When we sin, there are consequences. The negative consequences of Adam and Eve’s sin was pain, fear, longing, domineering, toil, thorns, thistles, sweat, fight to survive, death. The serpent was cursed, the ground was cursed.
Think of it like ripples or waves. When we jumped ship and splashed into the dirty water, we made waves, things were moved and affected. That is still true today. One of the tricks the tempter plays is to hide the impacting waves of our sin from us. It being hidden does not mean it is not there, just that we don’t see it. Those types of ripples and waves are often the most dangerous. They create an under tow that can drown not only us, but those around us as well.
Do you recognize that there are no victimless sins? When you disobey God it has affects, even if you don’t see them, they are there. What sin are you trying to keep hidden?
But, with all the negative consequences, we also see something amazing if we look hard at the verses. Here we see the first glimpse of God’s grace. We see the first mention of our savior, Jesus Christ, and the work that He will do to crush the serpent’s head. We see the first sacrifice that God made on our behalf, one that transferred our earned death onto another creature.
We see something interesting in that first sacrifice. It was only a covering. Think of it as the life preserver or lifeboat that God released for us. We aren’t out of the water, but we also weren’t immediately pulled under to drown.
But compare that to the work of Christ. Jesus became man. He tied a rope around His waist (tying Himself to His Father in heaven – we see him tighten those knots every time He prayed). He jumped down from the deck and stretched out His arms (on the cross) to grab ahold of us. Then, using his own strength, He lifted us back into the boat. It’s like those rescue missions at sea, all we can do is reach for Him, submit and hold on.
Where the first sacrifice was a covering, Jesus’ sacrifice brought us back into a state of righteousness with God, back into unity and communion with Him, back onto the boat. He didn’t just save us from the deep, but he brought us back into His family.
So, if we are once again “back in the family” and we have been made righteous, why do we still feel the consequences of sin and see it all around us? Think about those images of birds being rescued from an oil spill in the ocean. That is us.
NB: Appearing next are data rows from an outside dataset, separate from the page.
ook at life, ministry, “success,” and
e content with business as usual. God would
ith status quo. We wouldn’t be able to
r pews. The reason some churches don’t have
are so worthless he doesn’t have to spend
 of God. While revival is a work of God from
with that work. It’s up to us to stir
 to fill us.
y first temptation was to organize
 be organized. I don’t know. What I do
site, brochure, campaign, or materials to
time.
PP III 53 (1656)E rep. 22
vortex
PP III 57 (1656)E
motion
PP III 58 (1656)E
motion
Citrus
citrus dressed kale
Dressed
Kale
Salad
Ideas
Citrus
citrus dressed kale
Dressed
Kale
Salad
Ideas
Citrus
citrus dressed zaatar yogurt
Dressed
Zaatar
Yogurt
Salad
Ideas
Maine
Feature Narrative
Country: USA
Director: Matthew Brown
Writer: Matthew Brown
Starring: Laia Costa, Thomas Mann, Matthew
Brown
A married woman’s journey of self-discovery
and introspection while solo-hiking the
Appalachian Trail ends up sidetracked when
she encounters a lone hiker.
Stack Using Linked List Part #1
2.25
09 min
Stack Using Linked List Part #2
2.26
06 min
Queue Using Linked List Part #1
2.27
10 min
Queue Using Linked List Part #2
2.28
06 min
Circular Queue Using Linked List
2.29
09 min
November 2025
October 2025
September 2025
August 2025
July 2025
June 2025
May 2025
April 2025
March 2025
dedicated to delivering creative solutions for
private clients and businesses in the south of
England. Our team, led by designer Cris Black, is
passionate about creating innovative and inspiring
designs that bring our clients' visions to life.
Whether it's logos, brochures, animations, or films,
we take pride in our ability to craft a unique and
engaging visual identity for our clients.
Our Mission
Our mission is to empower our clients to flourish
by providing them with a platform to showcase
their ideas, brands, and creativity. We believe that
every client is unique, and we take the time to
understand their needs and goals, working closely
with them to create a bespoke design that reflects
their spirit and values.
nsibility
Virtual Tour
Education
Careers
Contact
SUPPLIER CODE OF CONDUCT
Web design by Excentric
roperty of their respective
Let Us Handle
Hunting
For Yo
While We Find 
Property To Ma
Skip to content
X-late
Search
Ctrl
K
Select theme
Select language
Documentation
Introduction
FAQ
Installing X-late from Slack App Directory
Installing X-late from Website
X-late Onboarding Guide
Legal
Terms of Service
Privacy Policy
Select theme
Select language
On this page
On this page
God’s work of transforming us starts on the inside. He places the Holy Spirit in us and begins cleaning the gunk of swimming in sin from our heart, then he works outward. On the outside, we are still dripping the pollution of sin. Because we still live on this earth, we are still all wet. But like the ship is on the water not of the water, we are on this earth, and no longer of this earth. Jesus said His kingdom is not of this earth and we are subjects of His kingdom. See, one day, either when we pass from this earth or when Jesus returns, we will be completely transformed. This filthy flesh will be replaced and made completely clean, inside and out. We will live in a new heaven and new earth free of sin where there is no serpent (he’ll be spending eternity in a firey pit), no pain, no sorrow, none of the things that sin brought into this world. We will once again be fully transformed back into walking in the garden with God and it will be good.